In Australia, US streaming giant Netflix is preparing to take the wraps off a new local service. It will join other offerings such as rival streaming companies Stan and Presto. Netflix has also announced plans to enter the Japanese market later this year.
In China, the Youku service is growing in popularity while in Korea, offerings such as that of B TV are gaining ground.
Growth is also being assisted by the roll out of fibre broadband networks in markets across the region. While Korea is well ahead in this area, countries such as Singapore and Australia are also investing heavily. Having access to better bandwidth makes streaming services even more appealing.
So where does this trend leave traditional TV broadcasters? Unable to readily compete with instant, on-demand alternatives they are likely to have to skew their schedules in favour of content which are better when viewed in real time – think sporting events and news updates.
Many are also scrambling to set up their own streaming services. Once shows have been broadcast, they are then available for viewing from the station’s dedicated website.
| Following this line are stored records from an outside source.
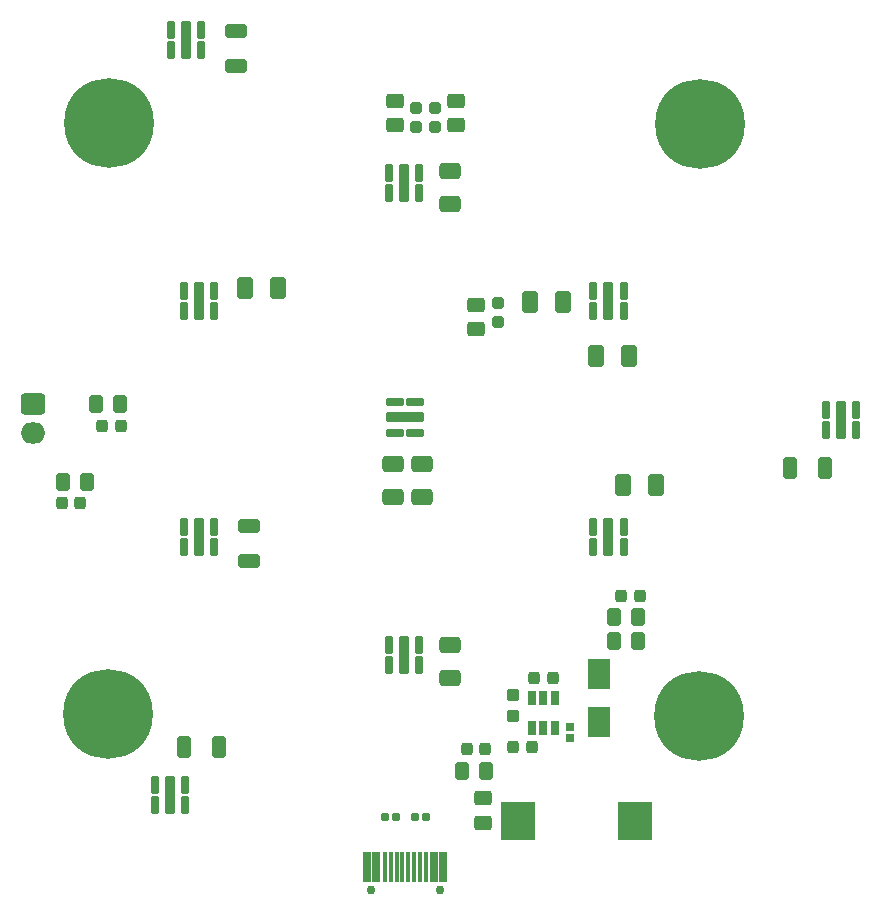
<source format=gbr>
%TF.GenerationSoftware,KiCad,Pcbnew,(6.0.10)*%
%TF.CreationDate,2023-09-07T19:24:17+02:00*%
%TF.ProjectId,Sterilization stick,53746572-696c-4697-9a61-74696f6e2073,rev?*%
%TF.SameCoordinates,Original*%
%TF.FileFunction,Soldermask,Top*%
%TF.FilePolarity,Negative*%
%FSLAX46Y46*%
G04 Gerber Fmt 4.6, Leading zero omitted, Abs format (unit mm)*
G04 Created by KiCad (PCBNEW (6.0.10)) date 2023-09-07 19:24:17*
%MOMM*%
%LPD*%
G01*
G04 APERTURE LIST*
G04 Aperture macros list*
%AMRoundRect*
0 Rectangle with rounded corners*
0 $1 Rounding radius*
0 $2 $3 $4 $5 $6 $7 $8 $9 X,Y pos of 4 corners*
0 Add a 4 corners polygon primitive as box body*
4,1,4,$2,$3,$4,$5,$6,$7,$8,$9,$2,$3,0*
0 Add four circle primitives for the rounded corners*
1,1,$1+$1,$2,$3*
1,1,$1+$1,$4,$5*
1,1,$1+$1,$6,$7*
1,1,$1+$1,$8,$9*
0 Add four rect primitives between the rounded corners*
20,1,$1+$1,$2,$3,$4,$5,0*
20,1,$1+$1,$4,$5,$6,$7,0*
20,1,$1+$1,$6,$7,$8,$9,0*
20,1,$1+$1,$8,$9,$2,$3,0*%
G04 Aperture macros list end*
%ADD10RoundRect,0.050000X-0.300000X-0.575000X0.300000X-0.575000X0.300000X0.575000X-0.300000X0.575000X0*%
%ADD11RoundRect,0.050000X-0.265000X-0.700000X0.265000X-0.700000X0.265000X0.700000X-0.265000X0.700000X0*%
%ADD12RoundRect,0.050000X-0.345000X-1.550000X0.345000X-1.550000X0.345000X1.550000X-0.345000X1.550000X0*%
%ADD13RoundRect,0.268750X0.218750X0.256250X-0.218750X0.256250X-0.218750X-0.256250X0.218750X-0.256250X0*%
%ADD14RoundRect,0.300000X0.325000X0.450000X-0.325000X0.450000X-0.325000X-0.450000X0.325000X-0.450000X0*%
%ADD15C,0.750000*%
%ADD16RoundRect,0.050000X-0.300000X-1.225000X0.300000X-1.225000X0.300000X1.225000X-0.300000X1.225000X0*%
%ADD17RoundRect,0.050000X-0.150000X-1.225000X0.150000X-1.225000X0.150000X1.225000X-0.150000X1.225000X0*%
%ADD18RoundRect,0.197500X-0.172500X0.147500X-0.172500X-0.147500X0.172500X-0.147500X0.172500X0.147500X0*%
%ADD19RoundRect,0.050000X-1.400000X-1.525000X1.400000X-1.525000X1.400000X1.525000X-1.400000X1.525000X0*%
%ADD20RoundRect,0.300000X-0.325000X-0.450000X0.325000X-0.450000X0.325000X0.450000X-0.325000X0.450000X0*%
%ADD21RoundRect,0.197500X-0.147500X-0.172500X0.147500X-0.172500X0.147500X0.172500X-0.147500X0.172500X0*%
%ADD22RoundRect,0.268750X-0.218750X-0.256250X0.218750X-0.256250X0.218750X0.256250X-0.218750X0.256250X0*%
%ADD23RoundRect,0.287500X0.237500X-0.250000X0.237500X0.250000X-0.237500X0.250000X-0.237500X-0.250000X0*%
%ADD24RoundRect,0.050000X-0.900000X1.250000X-0.900000X-1.250000X0.900000X-1.250000X0.900000X1.250000X0*%
%ADD25RoundRect,0.300000X-0.375000X-0.625000X0.375000X-0.625000X0.375000X0.625000X-0.375000X0.625000X0*%
%ADD26RoundRect,0.300000X0.375000X0.625000X-0.375000X0.625000X-0.375000X-0.625000X0.375000X-0.625000X0*%
%ADD27RoundRect,0.300000X0.450000X-0.325000X0.450000X0.325000X-0.450000X0.325000X-0.450000X-0.325000X0*%
%ADD28RoundRect,0.268750X-0.256250X0.218750X-0.256250X-0.218750X0.256250X-0.218750X0.256250X0.218750X0*%
%ADD29RoundRect,0.300000X-0.450000X0.325000X-0.450000X-0.325000X0.450000X-0.325000X0.450000X0.325000X0*%
%ADD30RoundRect,0.268750X0.256250X-0.218750X0.256250X0.218750X-0.256250X0.218750X-0.256250X-0.218750X0*%
%ADD31RoundRect,0.050000X0.265000X0.700000X-0.265000X0.700000X-0.265000X-0.700000X0.265000X-0.700000X0*%
%ADD32RoundRect,0.050000X0.345000X1.550000X-0.345000X1.550000X-0.345000X-1.550000X0.345000X-1.550000X0*%
%ADD33C,7.600000*%
%ADD34RoundRect,0.300000X0.625000X-0.375000X0.625000X0.375000X-0.625000X0.375000X-0.625000X-0.375000X0*%
%ADD35RoundRect,0.050000X0.700000X-0.265000X0.700000X0.265000X-0.700000X0.265000X-0.700000X-0.265000X0*%
%ADD36RoundRect,0.050000X1.550000X-0.345000X1.550000X0.345000X-1.550000X0.345000X-1.550000X-0.345000X0*%
%ADD37RoundRect,0.300000X0.625000X-0.312500X0.625000X0.312500X-0.625000X0.312500X-0.625000X-0.312500X0*%
%ADD38RoundRect,0.300000X-0.312500X-0.625000X0.312500X-0.625000X0.312500X0.625000X-0.312500X0.625000X0*%
%ADD39RoundRect,0.300000X0.312500X0.625000X-0.312500X0.625000X-0.312500X-0.625000X0.312500X-0.625000X0*%
%ADD40RoundRect,0.300000X-0.750000X0.600000X-0.750000X-0.600000X0.750000X-0.600000X0.750000X0.600000X0*%
%ADD41O,2.100000X1.800000*%
G04 APERTURE END LIST*
D10*
%TO.C,IC1*%
X170241000Y-127020000D03*
X169291000Y-127020000D03*
X168341000Y-127020000D03*
X168341000Y-129520000D03*
X169291000Y-129520000D03*
X170241000Y-129520000D03*
%TD*%
D11*
%TO.C,LED2*%
X173515552Y-92528076D03*
X176085552Y-92528076D03*
X173515552Y-94228076D03*
X176085552Y-94228076D03*
D12*
X174800552Y-93378076D03*
%TD*%
D13*
%TO.C,C1*%
X168300500Y-131191000D03*
X166725500Y-131191000D03*
%TD*%
D14*
%TO.C,C2*%
X164474000Y-133223000D03*
X162424000Y-133223000D03*
%TD*%
D15*
%TO.C,USB1*%
X154717000Y-143242000D03*
X160497000Y-143242000D03*
D16*
X154382000Y-141297000D03*
X155157000Y-141297000D03*
D17*
X155857000Y-141297000D03*
X156357000Y-141297000D03*
X156857000Y-141297000D03*
X157357000Y-141297000D03*
X157857000Y-141297000D03*
X158357000Y-141297000D03*
X158857000Y-141297000D03*
X159357000Y-141297000D03*
D16*
X160057000Y-141297000D03*
X160832000Y-141297000D03*
%TD*%
D18*
%TO.C,R1*%
X171577000Y-129436000D03*
X171577000Y-130406000D03*
%TD*%
D19*
%TO.C,L1*%
X167135000Y-137414000D03*
X177035000Y-137414000D03*
%TD*%
D20*
%TO.C,C3*%
X175251000Y-120142000D03*
X177301000Y-120142000D03*
%TD*%
D21*
%TO.C,R3*%
X158392000Y-137046000D03*
X159362000Y-137046000D03*
%TD*%
D22*
%TO.C,C5*%
X175869500Y-118364000D03*
X177444500Y-118364000D03*
%TD*%
D20*
%TO.C,C4*%
X175251000Y-122174000D03*
X177301000Y-122174000D03*
%TD*%
D23*
%TO.C,R5*%
X166751000Y-128547500D03*
X166751000Y-126722500D03*
%TD*%
D21*
%TO.C,R2*%
X155852000Y-137046000D03*
X156822000Y-137046000D03*
%TD*%
D24*
%TO.C,D1*%
X173990000Y-125000000D03*
X173990000Y-129000000D03*
%TD*%
D25*
%TO.C,R6*%
X168145000Y-93472000D03*
X170945000Y-93472000D03*
%TD*%
D26*
%TO.C,R10*%
X176533000Y-98044000D03*
X173733000Y-98044000D03*
%TD*%
D22*
%TO.C,R4*%
X168503500Y-125349000D03*
X170078500Y-125349000D03*
%TD*%
%TO.C,C7*%
X128498500Y-110490000D03*
X130073500Y-110490000D03*
%TD*%
D27*
%TO.C,C8*%
X164211000Y-137550000D03*
X164211000Y-135500000D03*
%TD*%
D20*
%TO.C,C9*%
X128642000Y-108712000D03*
X130692000Y-108712000D03*
%TD*%
D28*
%TO.C,C10*%
X165481000Y-93573500D03*
X165481000Y-95148500D03*
%TD*%
D29*
%TO.C,C11*%
X163576000Y-93717000D03*
X163576000Y-95767000D03*
%TD*%
D27*
%TO.C,C12*%
X161925000Y-78495000D03*
X161925000Y-76445000D03*
%TD*%
D30*
%TO.C,C13*%
X158496000Y-78638500D03*
X158496000Y-77063500D03*
%TD*%
D14*
%TO.C,C14*%
X133486000Y-102108000D03*
X131436000Y-102108000D03*
%TD*%
D30*
%TO.C,C15*%
X160147000Y-78638500D03*
X160147000Y-77063500D03*
%TD*%
D27*
%TO.C,C16*%
X156718000Y-78495000D03*
X156718000Y-76445000D03*
%TD*%
D13*
%TO.C,C17*%
X133502500Y-104013000D03*
X131927500Y-104013000D03*
%TD*%
%TO.C,C6*%
X164363500Y-131318000D03*
X162788500Y-131318000D03*
%TD*%
D31*
%TO.C,LED1*%
X176085465Y-114228076D03*
X173515465Y-114228076D03*
X176085465Y-112528076D03*
X173515465Y-112528076D03*
D32*
X174800465Y-113378076D03*
%TD*%
D26*
%TO.C,R27*%
X178819000Y-108966000D03*
X176019000Y-108966000D03*
%TD*%
D33*
%TO.C,H1*%
X182449968Y-128524000D03*
%TD*%
%TO.C,H2*%
X132510032Y-78347968D03*
%TD*%
%TO.C,H3*%
X132449968Y-128347968D03*
%TD*%
%TO.C,H4*%
X182510032Y-78408032D03*
%TD*%
D31*
%TO.C,LED4*%
X141444536Y-94227924D03*
X138874536Y-94227924D03*
X141444536Y-92527924D03*
X138874536Y-92527924D03*
D32*
X140159536Y-93377924D03*
%TD*%
D26*
%TO.C,R31*%
X146815000Y-92329000D03*
X144015000Y-92329000D03*
%TD*%
D34*
%TO.C,R30*%
X161417000Y-85220000D03*
X161417000Y-82420000D03*
%TD*%
D31*
%TO.C,LED3*%
X158765088Y-84228000D03*
X156195088Y-84228000D03*
X158765088Y-82528000D03*
X156195088Y-82528000D03*
D32*
X157480088Y-83378000D03*
%TD*%
D31*
%TO.C,LED6*%
X158764913Y-124228000D03*
X156194913Y-124228000D03*
X158764913Y-122528000D03*
X156194913Y-122528000D03*
D32*
X157479913Y-123378000D03*
%TD*%
D35*
%TO.C,LED7*%
X156757000Y-104536000D03*
X156757000Y-101966000D03*
X158457000Y-104536000D03*
X158457000Y-101966000D03*
D36*
X157607000Y-103251000D03*
%TD*%
D34*
%TO.C,R33*%
X156591000Y-109985000D03*
X156591000Y-107185000D03*
%TD*%
%TO.C,R34*%
X161417000Y-125352000D03*
X161417000Y-122552000D03*
%TD*%
%TO.C,R35*%
X159004000Y-109985000D03*
X159004000Y-107185000D03*
%TD*%
D37*
%TO.C,R7*%
X144399000Y-115381500D03*
X144399000Y-112456500D03*
%TD*%
D31*
%TO.C,LED8*%
X138953000Y-136105000D03*
X136383000Y-136105000D03*
X138953000Y-134405000D03*
X136383000Y-134405000D03*
D32*
X137668000Y-135255000D03*
%TD*%
D38*
%TO.C,R11*%
X190180500Y-107569000D03*
X193105500Y-107569000D03*
%TD*%
D37*
%TO.C,R9*%
X143256000Y-73471500D03*
X143256000Y-70546500D03*
%TD*%
D31*
%TO.C,LED5*%
X141444448Y-114227924D03*
X138874448Y-114227924D03*
X141444448Y-112527924D03*
X138874448Y-112527924D03*
D32*
X140159448Y-113377924D03*
%TD*%
D39*
%TO.C,R8*%
X141797500Y-131191000D03*
X138872500Y-131191000D03*
%TD*%
D40*
%TO.C,J1*%
X126111000Y-102108000D03*
D41*
X126111000Y-104608000D03*
%TD*%
D11*
%TO.C,LED10*%
X193195000Y-102655000D03*
X195765000Y-102655000D03*
X193195000Y-104355000D03*
X195765000Y-104355000D03*
D12*
X194480000Y-103505000D03*
%TD*%
D31*
%TO.C,LED9*%
X140319282Y-72153645D03*
X137749282Y-72153645D03*
X140319282Y-70453645D03*
X137749282Y-70453645D03*
D32*
X139034282Y-71303645D03*
%TD*%
M02*

</source>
This can help a station retain the association between its brand and specific shows and also allows them to insert advertisements into the stream.
However there appear to be many in the industry who believe that streaming is fundamentally changing the television landscape. Operators that can adapt to these changes are more likely to be successful and survive the increasing competition.
Let’s not forget, however, that a successful streaming service requires a significant amount of back-end infrastructure. As well as the bandwidth needed to pipe shows to viewers, large storage resources are needed to hold all the content.
And, with competition just a few clicks away, streaming providers need to ensure their infrastructure is reliable and scalable. Any degradation in performance due to latency at times of peak demand will have viewers quickly looking for alternatives.
Providers also need an efficient and effective way to handle large numbers of subscribers. Sign-up websites need to be fast, secure and simple to use.
To achieve this, streaming providers are choosing to base their operations in highly-connected, purpose-built data centres. By selecting a facility that is properly managed and has redundant, high-capacity network links, they can be confident their content offerings will always be accessible by their customers.
Traditional free-to-air television is not going to disappear anytime soon, but it’s clear that the business model behind it is going to have to change. In the meantime, the alternatives for TV viewers are only likely to get more diverse and interesting.